Alors que le texte pourrait arriver dans l’hémicycle européen « d’ici juillet », plusieurs eurodéputés belges, Benoît Cassart (centriste), Saskia Bricmont (Verts), Estelle Ceulemans (socialiste) et Yvan Verougstraete (libéral) ont organisé (en partenariat avec la Fédération wallonne de l’agriculture), le 4 février au Parlement européen de Bruxelles, un événement consacré aux effets négatifs de l’accord UE/Mercosur pour le secteur agricole. Plusieurs points d’inquiétude ont été mis en avant, tant par les représentants du monde agricole (agriculteurs wallons, Copa-Cogeca, betteraviers européens, travailleurs agricoles) que par les ONG (Humundi) ou les eurodéputés, comme les divergences de normes sociales et environnementales, la concurrence déloyale et les effets cumulatifs des contingents tarifaires. Également évoquée, la question du fonds de compensation n’a pas obtenu de soutien, le Copa-Cogeca soulignant l’incohérence de calendrier entre la présentation du prochain cadre financier pluriannuel et l’éventuel passage de l’accord au Parlement européen. Pour le lobby agricole, cela n’offre aucune garantie aux agriculteurs.
Oppositions
De son côté, Saskia Bricmont constate une opposition transpartisane à l’accord entre plusieurs acteurs aux intérêts distincts. « Nous arrivons au même constat : pour la planète et pour les agriculteurs, il faut faire obstacle à cet accord », indique-t-elle. Et de souligner l’importance de construire des majorités au Parlement européen, mais aussi au Conseil pour s’opposer à l’accord. Un débat avec la Commission européenne sur l’accord commercial aura lieu le 13 février à l’occasion de la séance plénière à Strasbourg. Une demande d’échange qui a suscité la controverse. Dans un message publié sur le réseau social X le 5 février, le PPE (droite) déplore une majorité des contraires (Verts, Socialistes, extrême droite) contre l’accord alors même que ce groupe politique est divisé sur le sujet en raison de sa proximité avec le monde agricole.
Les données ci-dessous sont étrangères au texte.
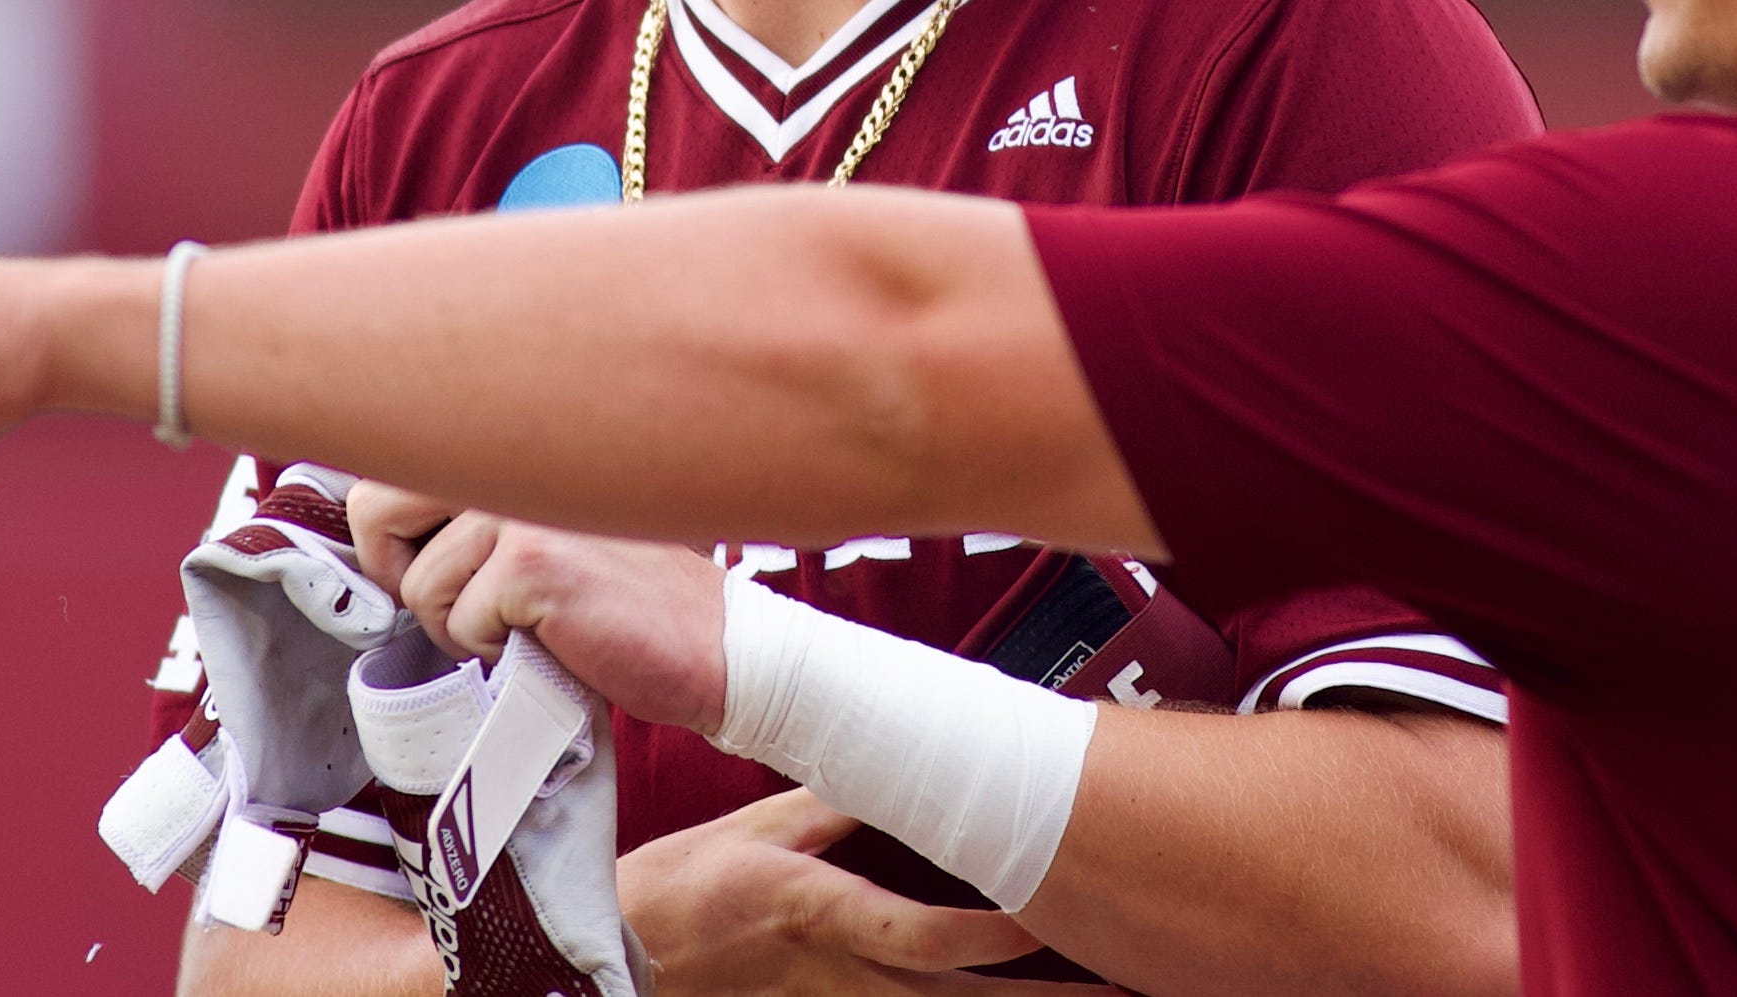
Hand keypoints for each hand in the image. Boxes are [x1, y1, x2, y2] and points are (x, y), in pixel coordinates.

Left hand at [348, 485, 728, 734]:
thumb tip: (374, 519)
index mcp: (516, 430)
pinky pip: (461, 625)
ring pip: (421, 587)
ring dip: (462, 624)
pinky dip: (497, 649)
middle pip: (375, 508)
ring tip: (527, 620)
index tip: (426, 563)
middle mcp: (516, 449)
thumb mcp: (547, 519)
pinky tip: (551, 634)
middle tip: (457, 601)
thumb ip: (478, 498)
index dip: (392, 533)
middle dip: (400, 573)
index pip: (392, 461)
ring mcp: (524, 504)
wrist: (714, 642)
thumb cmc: (625, 589)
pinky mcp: (534, 563)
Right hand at [621, 791, 1039, 995]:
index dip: (991, 930)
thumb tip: (898, 763)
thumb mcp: (756, 827)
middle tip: (1124, 995)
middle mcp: (837, 976)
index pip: (922, 934)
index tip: (1053, 915)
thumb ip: (832, 801)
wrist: (612, 963)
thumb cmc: (682, 888)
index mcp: (821, 912)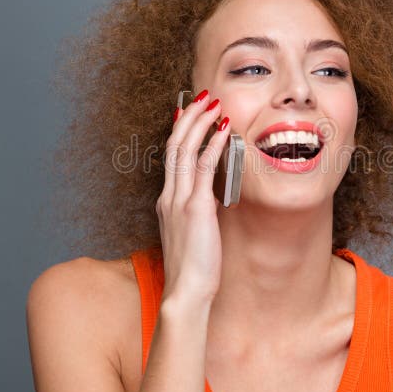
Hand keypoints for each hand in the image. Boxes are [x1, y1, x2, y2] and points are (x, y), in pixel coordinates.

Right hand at [156, 89, 229, 304]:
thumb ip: (198, 213)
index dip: (181, 131)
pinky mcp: (195, 208)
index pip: (171, 157)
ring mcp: (179, 201)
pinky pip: (203, 168)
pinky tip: (224, 130)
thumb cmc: (193, 270)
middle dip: (189, 117)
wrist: (185, 293)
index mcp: (167, 202)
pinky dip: (213, 145)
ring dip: (200, 123)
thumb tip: (210, 200)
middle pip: (174, 145)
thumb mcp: (194, 235)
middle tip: (204, 98)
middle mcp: (169, 196)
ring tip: (214, 104)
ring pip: (185, 150)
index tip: (190, 112)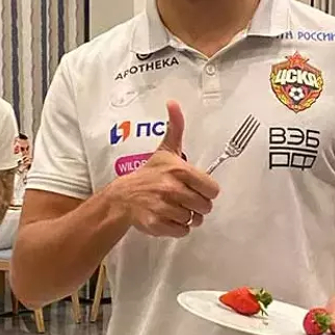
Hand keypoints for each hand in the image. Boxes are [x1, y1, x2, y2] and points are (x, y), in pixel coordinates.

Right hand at [112, 100, 219, 237]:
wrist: (123, 197)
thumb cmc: (148, 174)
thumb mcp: (165, 150)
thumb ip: (175, 128)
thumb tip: (173, 103)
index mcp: (179, 171)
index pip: (212, 189)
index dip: (206, 191)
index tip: (196, 188)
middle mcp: (172, 189)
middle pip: (205, 207)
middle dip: (197, 205)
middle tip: (185, 200)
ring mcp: (164, 208)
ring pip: (193, 220)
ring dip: (187, 217)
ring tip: (175, 208)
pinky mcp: (157, 224)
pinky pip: (181, 231)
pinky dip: (177, 228)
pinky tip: (168, 218)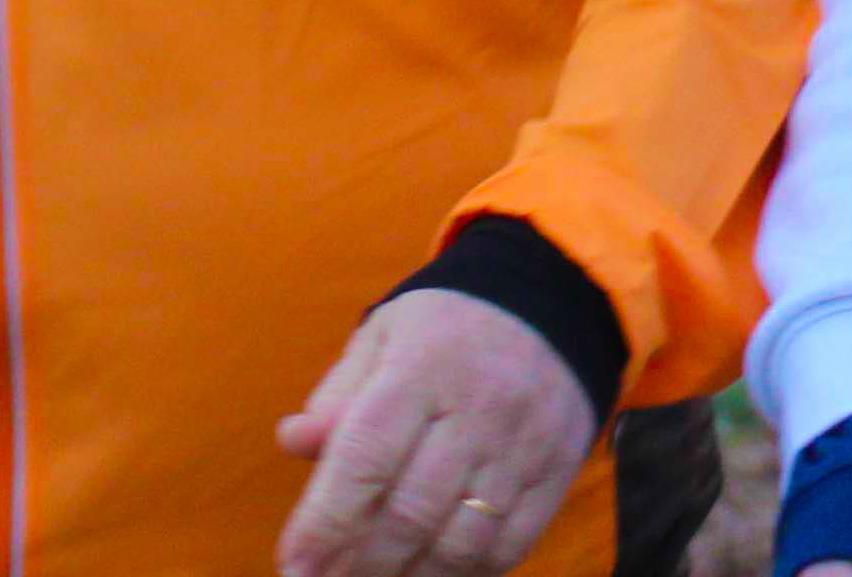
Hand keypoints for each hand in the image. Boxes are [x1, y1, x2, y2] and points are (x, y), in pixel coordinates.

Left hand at [274, 286, 598, 576]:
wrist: (552, 301)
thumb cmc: (445, 331)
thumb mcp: (384, 338)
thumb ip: (337, 396)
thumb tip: (295, 442)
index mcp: (422, 366)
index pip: (366, 455)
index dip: (326, 521)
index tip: (295, 566)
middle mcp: (478, 407)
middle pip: (413, 512)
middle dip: (362, 564)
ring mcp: (524, 443)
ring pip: (463, 541)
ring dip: (412, 576)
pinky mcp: (557, 471)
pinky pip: (510, 545)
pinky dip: (467, 573)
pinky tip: (433, 571)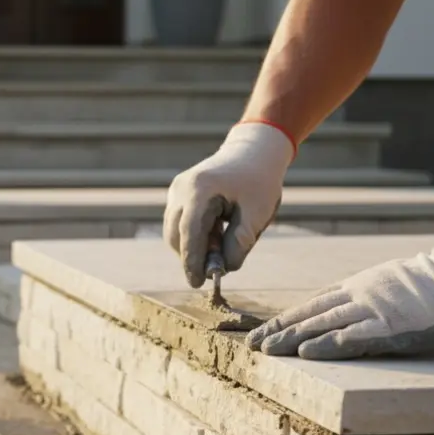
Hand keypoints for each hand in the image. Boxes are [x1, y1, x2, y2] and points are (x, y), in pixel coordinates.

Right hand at [163, 122, 296, 287]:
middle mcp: (181, 189)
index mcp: (200, 190)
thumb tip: (222, 269)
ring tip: (222, 240)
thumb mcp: (257, 215)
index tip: (197, 283)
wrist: (253, 151)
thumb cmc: (259, 182)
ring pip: (174, 231)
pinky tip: (216, 230)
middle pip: (176, 235)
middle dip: (193, 256)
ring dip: (194, 246)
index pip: (189, 233)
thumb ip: (239, 244)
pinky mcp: (177, 193)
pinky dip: (194, 235)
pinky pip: (178, 223)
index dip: (191, 261)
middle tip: (218, 266)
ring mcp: (176, 190)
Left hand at [246, 212, 433, 359]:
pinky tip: (308, 352)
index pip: (312, 305)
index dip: (284, 319)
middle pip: (311, 315)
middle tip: (251, 346)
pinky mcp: (394, 328)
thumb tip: (343, 309)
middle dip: (278, 331)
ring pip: (325, 325)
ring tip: (267, 351)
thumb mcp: (391, 282)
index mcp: (359, 287)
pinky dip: (329, 344)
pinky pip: (356, 337)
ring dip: (293, 339)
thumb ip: (367, 295)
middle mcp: (360, 297)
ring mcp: (376, 312)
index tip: (261, 332)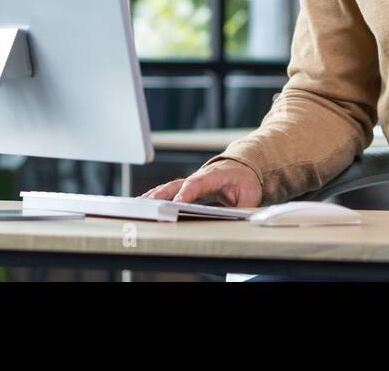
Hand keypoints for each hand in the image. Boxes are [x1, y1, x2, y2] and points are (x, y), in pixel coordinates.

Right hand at [140, 159, 262, 207]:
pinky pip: (168, 192)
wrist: (242, 167)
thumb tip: (234, 221)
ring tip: (138, 207)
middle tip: (147, 206)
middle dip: (161, 195)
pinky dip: (155, 197)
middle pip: (176, 185)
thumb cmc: (244, 180)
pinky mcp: (185, 188)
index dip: (186, 193)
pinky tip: (143, 205)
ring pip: (168, 188)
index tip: (177, 204)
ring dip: (153, 196)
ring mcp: (190, 182)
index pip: (197, 184)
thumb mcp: (250, 196)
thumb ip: (241, 209)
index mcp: (215, 176)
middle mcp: (198, 177)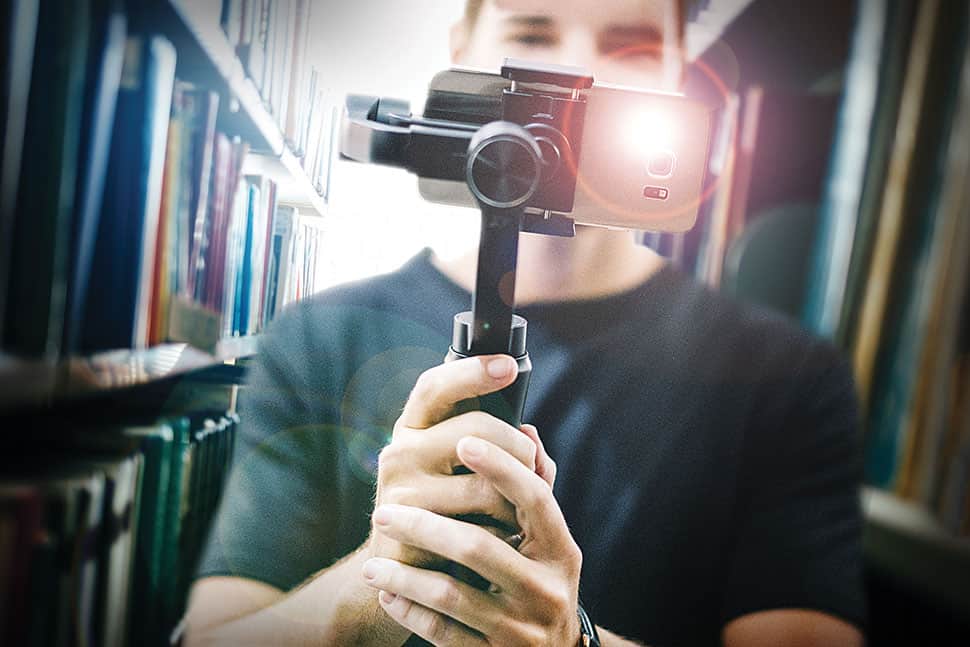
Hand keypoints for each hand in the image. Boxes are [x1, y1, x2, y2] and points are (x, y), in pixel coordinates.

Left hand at [362, 433, 582, 645]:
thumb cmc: (540, 580)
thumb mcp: (549, 542)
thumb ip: (535, 487)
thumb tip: (526, 430)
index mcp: (562, 551)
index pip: (535, 499)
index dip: (501, 468)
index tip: (463, 441)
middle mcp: (547, 589)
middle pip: (479, 547)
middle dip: (424, 527)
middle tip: (382, 512)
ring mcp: (522, 629)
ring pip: (452, 595)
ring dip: (404, 576)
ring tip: (371, 564)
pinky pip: (443, 634)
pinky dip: (410, 611)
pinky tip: (386, 594)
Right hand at [370, 355, 540, 569]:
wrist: (409, 576)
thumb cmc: (455, 514)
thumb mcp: (474, 472)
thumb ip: (509, 450)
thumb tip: (532, 432)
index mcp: (415, 429)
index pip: (436, 387)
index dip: (471, 372)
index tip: (509, 366)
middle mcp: (400, 452)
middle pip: (476, 430)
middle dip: (519, 450)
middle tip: (533, 470)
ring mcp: (399, 492)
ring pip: (484, 485)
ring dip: (515, 503)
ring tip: (518, 516)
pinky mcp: (408, 534)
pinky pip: (476, 530)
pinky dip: (500, 536)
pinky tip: (501, 541)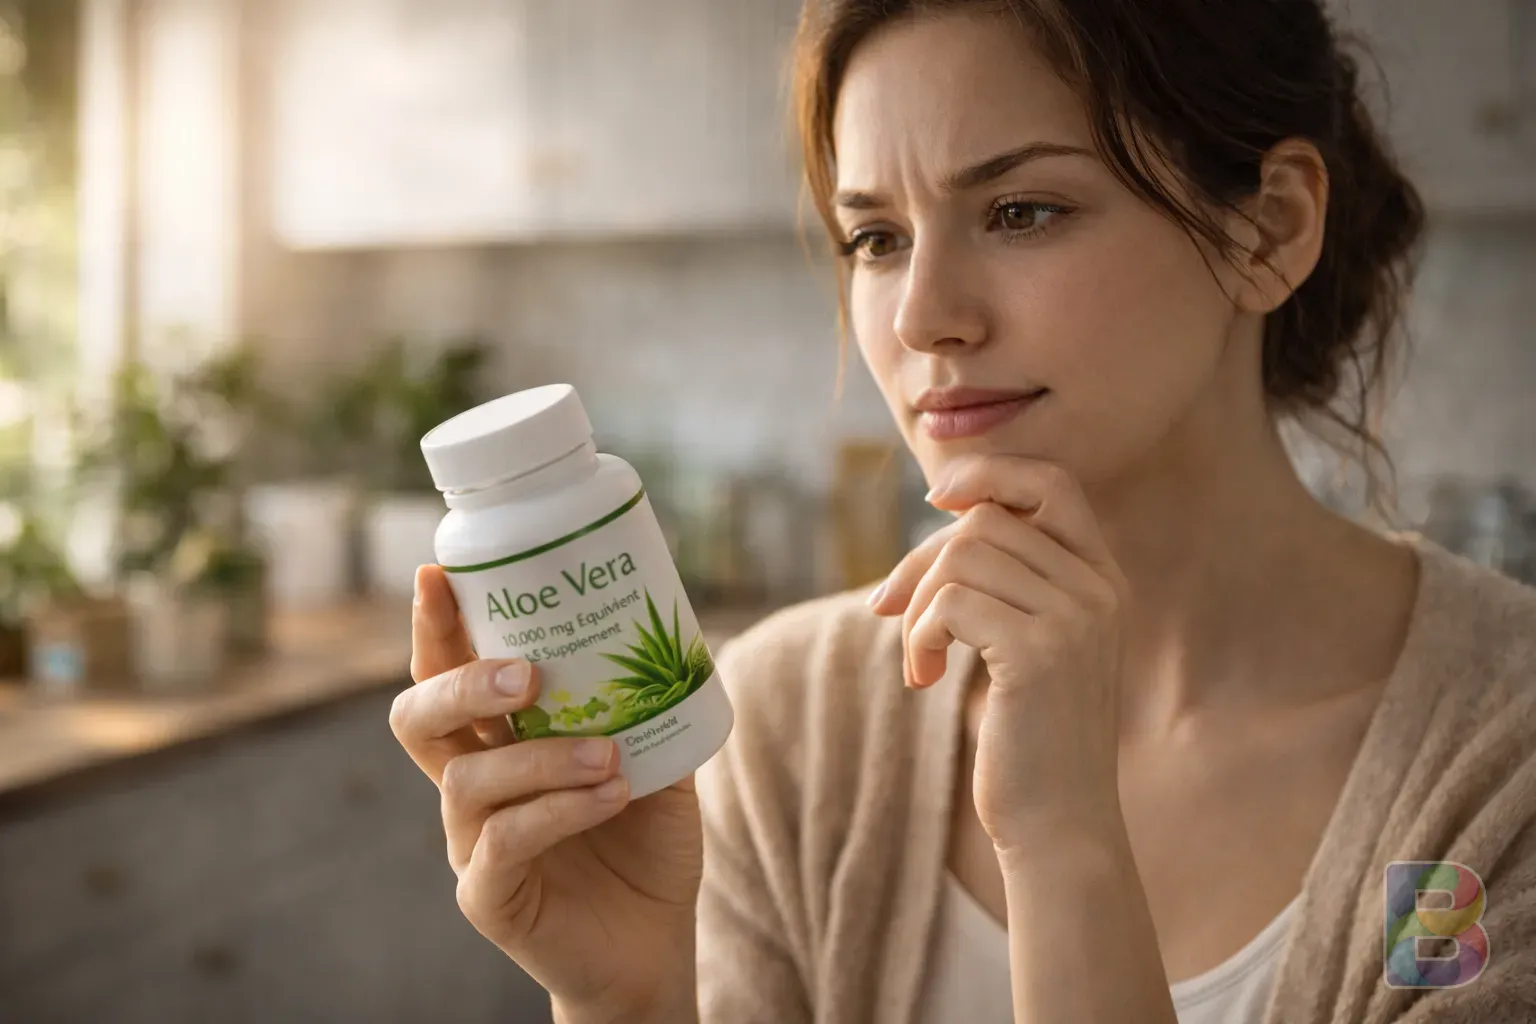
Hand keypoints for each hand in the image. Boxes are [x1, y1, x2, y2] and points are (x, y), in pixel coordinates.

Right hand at [390, 565, 701, 1022]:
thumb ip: (650, 704)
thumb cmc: (645, 845)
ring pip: (467, 782)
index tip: (438, 574)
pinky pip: (503, 842)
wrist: (655, 943)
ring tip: (609, 754)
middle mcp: (470, 789)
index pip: (445, 674)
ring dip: (542, 757)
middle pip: (418, 719)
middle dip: (461, 683)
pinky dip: (560, 809)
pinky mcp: (487, 897)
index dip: (434, 627)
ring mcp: (470, 845)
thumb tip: (674, 627)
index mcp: (497, 745)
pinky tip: (612, 794)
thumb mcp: (657, 758)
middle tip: (525, 673)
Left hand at [869, 455, 1130, 849]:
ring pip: (961, 556)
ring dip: (919, 605)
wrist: (1060, 824)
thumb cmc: (1031, 737)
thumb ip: (1006, 579)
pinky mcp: (1039, 652)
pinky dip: (920, 634)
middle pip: (984, 522)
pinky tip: (925, 678)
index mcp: (1104, 579)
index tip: (936, 498)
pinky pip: (949, 602)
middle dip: (922, 562)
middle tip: (893, 613)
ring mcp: (1075, 617)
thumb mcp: (1029, 643)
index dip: (989, 473)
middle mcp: (1100, 588)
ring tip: (922, 659)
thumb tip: (938, 513)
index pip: (1052, 483)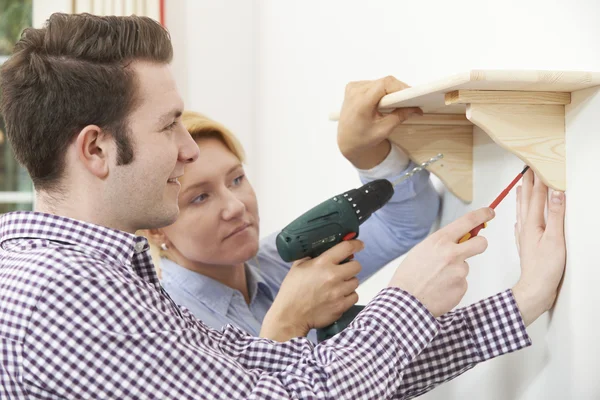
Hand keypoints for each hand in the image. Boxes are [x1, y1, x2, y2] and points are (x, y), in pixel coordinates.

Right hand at [260, 240, 363, 341]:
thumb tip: (322, 248)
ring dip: (348, 282)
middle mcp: (333, 276)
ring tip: (337, 286)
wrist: (291, 315)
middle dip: (350, 266)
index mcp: (322, 263)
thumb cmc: (292, 291)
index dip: (356, 244)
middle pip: (356, 266)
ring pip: (356, 281)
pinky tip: (338, 296)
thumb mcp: (298, 266)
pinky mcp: (341, 306)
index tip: (359, 245)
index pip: (346, 248)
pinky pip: (354, 296)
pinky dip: (348, 296)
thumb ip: (311, 256)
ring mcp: (339, 292)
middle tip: (343, 270)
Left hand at [337, 76, 421, 169]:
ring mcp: (352, 88)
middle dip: (398, 90)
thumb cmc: (361, 139)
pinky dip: (381, 90)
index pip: (385, 84)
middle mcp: (355, 92)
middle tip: (409, 100)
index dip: (401, 87)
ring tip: (398, 102)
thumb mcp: (384, 130)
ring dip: (390, 90)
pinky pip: (373, 84)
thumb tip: (416, 108)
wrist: (346, 141)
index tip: (411, 95)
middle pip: (384, 82)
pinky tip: (384, 101)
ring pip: (379, 82)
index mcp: (361, 102)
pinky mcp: (353, 87)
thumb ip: (400, 116)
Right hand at [388, 208, 493, 316]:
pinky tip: (439, 289)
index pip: (467, 222)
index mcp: (440, 241)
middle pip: (481, 243)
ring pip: (465, 267)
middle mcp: (452, 254)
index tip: (489, 213)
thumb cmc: (409, 276)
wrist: (405, 301)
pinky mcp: (462, 287)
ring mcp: (459, 271)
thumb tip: (458, 241)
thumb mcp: (422, 250)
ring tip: (437, 279)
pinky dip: (453, 286)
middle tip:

En France aussi, les députés de l’Assemblée nationale se sont emparés du sujet. Ils ont adopté à l’unanimité, le 30 janvier, deux propositions de résolution européenne s’opposant à l’accord. La première « invite le gouvernement français à signifier à la Commission européenne son refus de l’accord », ainsi que « son opposition » à une adoption « contournant la ratification par les Parlements nationaux ». L’autre texte va plus loin en demandant l’inscription dans le droit européen de « mesures miroirs », visant à respecter les normes sociales et sanitaires en vigueur sur le Vieux continent.